Exercise aim: This exercise asks for the entries to be repeated exactly, without their images.

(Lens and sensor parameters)
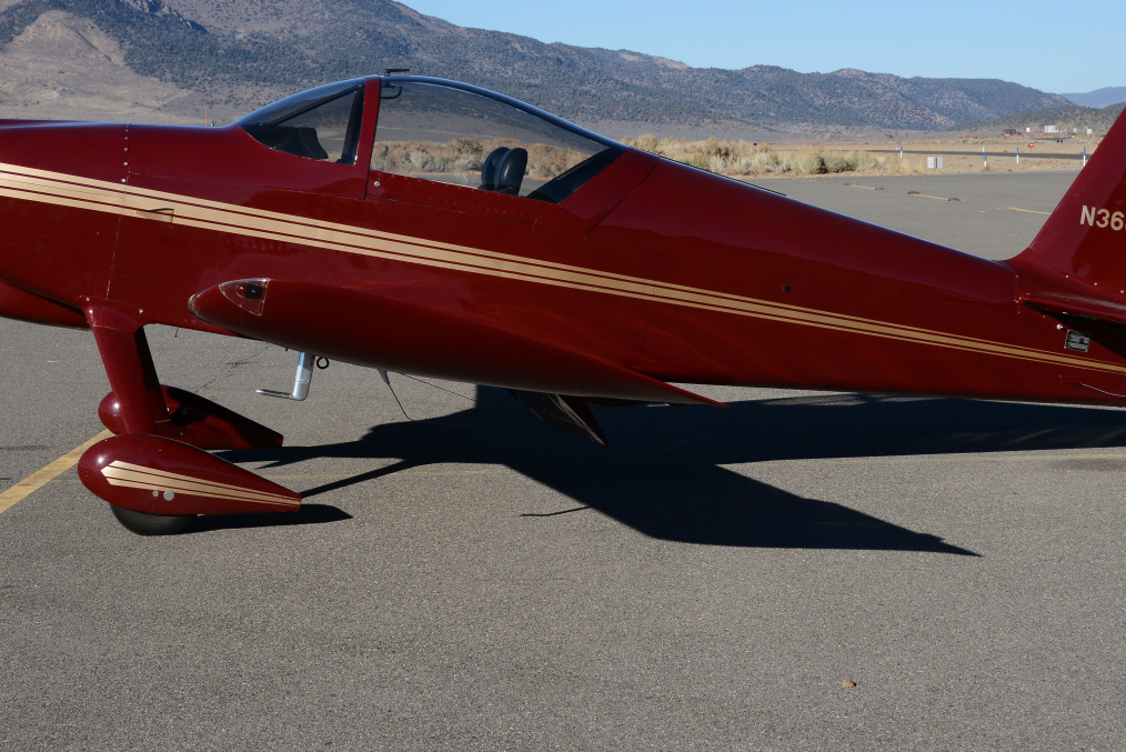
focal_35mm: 83
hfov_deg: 24.5
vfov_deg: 16.4
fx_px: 2597
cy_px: 240
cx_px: 594
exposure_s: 1/800
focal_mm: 52
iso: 500
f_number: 14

Written reply:
focal_35mm: 83
hfov_deg: 24.5
vfov_deg: 16.4
fx_px: 2597
cy_px: 240
cx_px: 594
exposure_s: 1/800
focal_mm: 52
iso: 500
f_number: 14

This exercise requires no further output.